Software, technology, sysadmin war stories, and more. Feed
Wednesday, January 1, 2014

Inflicting a worst-case scenario on my own binary tree code

I have unintentionally written ticking time bombs in my code. Hopefully, I don't do it nearly as much any more, but the old ones remain. One of them bit me earlier this week.

About 12 years ago, I sat down and wrote a program to manage my personal diary. It's not the sort of thing I ever shared with the world, and it was just enough to take a bunch of flat text files and render them into somewhat-nicer HTML. It was later the inspiration for the "publog" software which generates these posts, the Atom feed, and yes, even the books.

The original software, however, never changed. Aside from some cosmetic changes over the years and adaptations to varying path schemes when I moved it to a Mac, the core has remained. It was written in C with very different techniques than I might use in C++ today.

One of the things I did when writing that program was to cache information about entries. Instead of having the program rewrite every input file into an output file on every pass, it would instead stat() the input file and compare its mtime to the cached mtime. If it was the same, nothing had changed and so nothing needed to be done.

On disk, the format was simple enough. It was something like this:

2014/01/01 1388621917 "thing 1" "thing 2" "thing 3"

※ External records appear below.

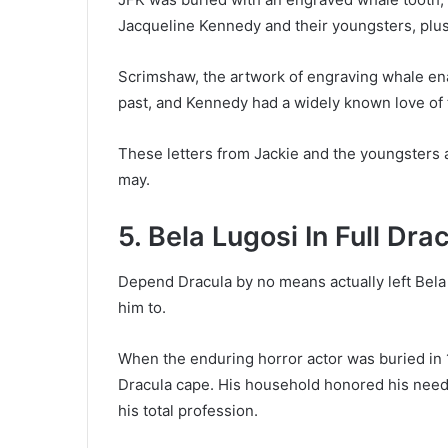
Jacqueline Kennedy and their youngsters, plu
Scrimshaw, the artwork of engraving whale ena
past, and Kennedy had a widely known love of 
These letters from Jackie and the youngsters a
may.
5. Bela Lugosi In Full Dr
Depend Dracula by no means actually left Bel
him to.
When the enduring horror actor was buried in 
Dracula cape. His household honored his needs
his total profession.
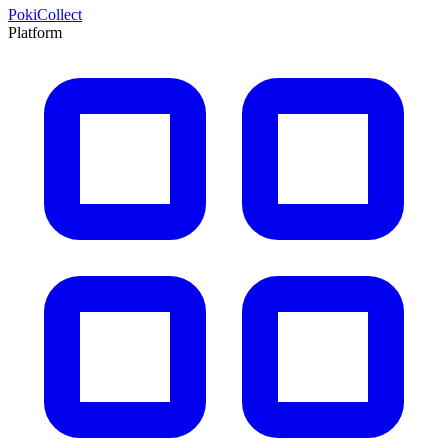
PokiCollect
Platform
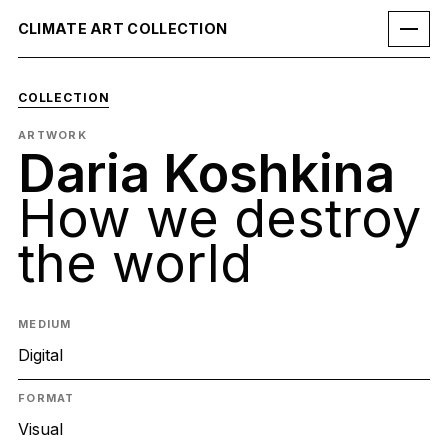
CLIMATE ART COLLECTION
COLLECTION
ARTWORK
Daria Koshkina
How we destroy
the world
MEDIUM
Digital
FORMAT
Visual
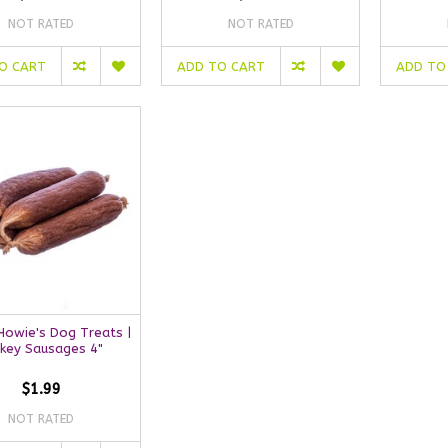
NOT RATED
NOT RATED
O CART
ADD TO CART
ADD TO
owie's Dog Treats |
rkey Sausages 4"
$1.99
NOT RATED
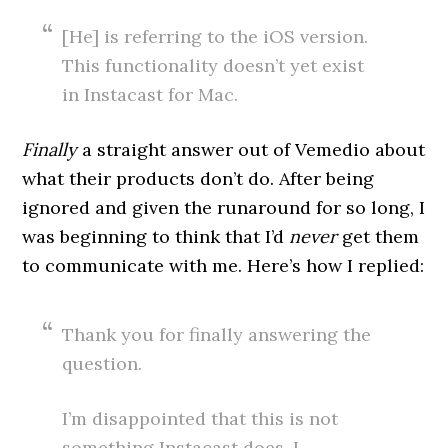
[He] is referring to the iOS version.
This functionality doesn’t yet exist
in Instacast for Mac.
Finally
a straight answer out of Vemedio about
what their products don’t do. After being
ignored and given the runaround for so long, I
was beginning to think that I’d
never
get them
to communicate with me. Here’s how I replied:
Thank you for finally answering the
question.
I’m disappointed that this is not
something Instacast does. I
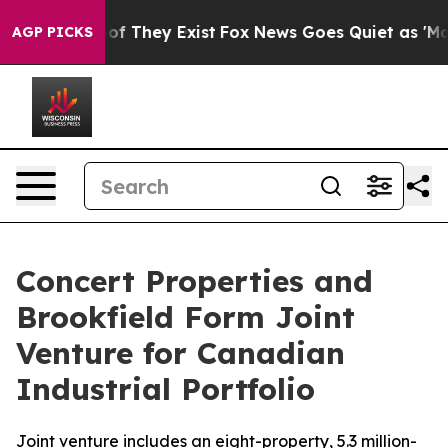
s no Proof They Exist
Fox News Goes Quiet as 'Maga Me
AGP PICKS
Concert Properties and
Brookfield Form Joint
Venture for Canadian
Industrial Portfolio
Joint venture includes an eight-property, 5.3 million-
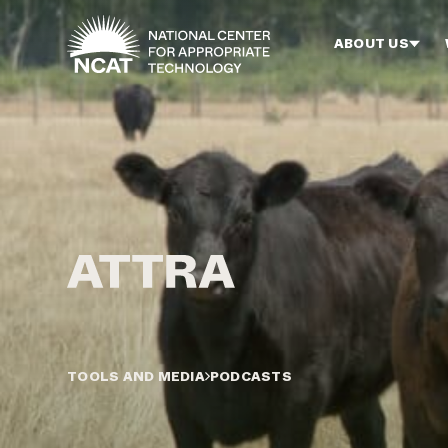
Skip to main content
ABOUT US
TOOLS AND MEDIA
PODCASTS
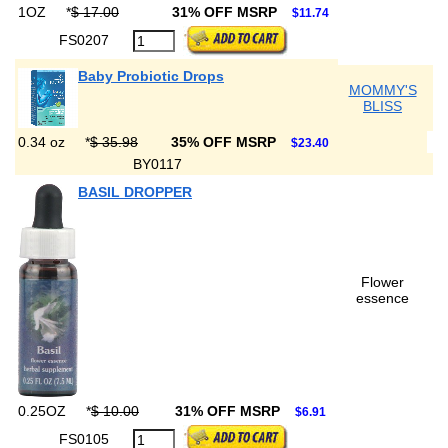
1OZ
*
$ 17.00
31% OFF MSRP
$11.74
FS0207
Baby Probiotic Drops
MOMMY'S
BLISS
0.34 oz
*
$ 35.98
35% OFF MSRP
$23.40
BY0117
BASIL DROPPER
Flower
essence
0.25OZ
*
$ 10.00
31% OFF MSRP
$6.91
FS0105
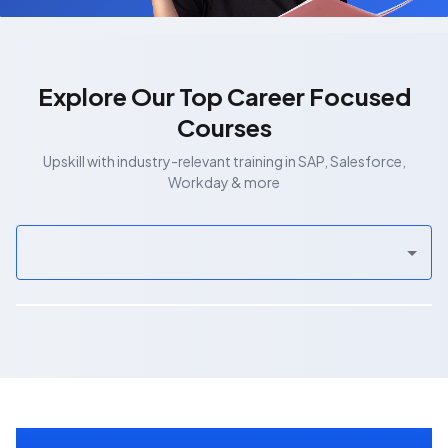
Explore Our Top Career Focused
Courses
Upskill with industry-relevant training in SAP, Salesforce,
Workday & more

This was then stored in my own hand-rolled binary tree implementation, keyed off the first blob: "2014/01/01" in this case. I figured this would make for speedy lookups later on when it came time to check the data for an arbitrary record.

So, I wrote it this way in 2002, and it's been fine all this time, and then it broke. It just started segfaulting a couple of days ago. I decided to feed it to gdb just to get some idea of where it was blowing up and was rewarded with quite a mess.

The backtrace showed several thousand calls to one function with a name like add_to_tree(). That plus the segfault makes it pretty clear: I was blowing up the stack with excessive recursion. What was going on?

To understand this problem I first had to get back into the groove of my old code. The best way to do that was just to read it "in order", starting from "int main" and following branches, taking notes along the way. Remember, this thing is 12 years old and I forgot all about the finer points of how it worked along the way.

Eventually I had a sort of narrative about how it was supposed to work, and things started fitting into place. That's when I realized what happened: I had created a pathological case for my binary tree.

Recall that I have a cache, and I write it to disk between runs. It gets written to disk using an in-order traversal, so I get things like this in that file:

2013/12/01 ...
2013/12/02 ...
2013/12/03 ...

You get the idea. When this gets loaded in, my binary tree code just sees it as being "greater than" the root node, and then that node's right child, and then that node's right child, and so on.

Yep, I turned my binary tree into a linked list.

This held up for years and years until I finally gave it the entry which broke the camel's back, and it simply could not recurse any more given the available stack space. Then it just died.

This would also explain why it had been getting slow over the years, but it all happened so gradually and I didn't really notice it. That and upgrading my workstation hardware multiple times made it disappear into the noise.

If my binary tree had been balanced, this wouldn't have happened.

Rather than trying to hack up one of those, I just pulled this crusty old code into my current tree of C++ projects and introduced it to a little thing called the STL. It's still really horrible code, but I've managed to chop out the nastiest bits which were keeping it from working. Maybe one of these days I'll go back and bring the rest of it up to spec.

Of course, that may be another 12 years from now. See you in 2026?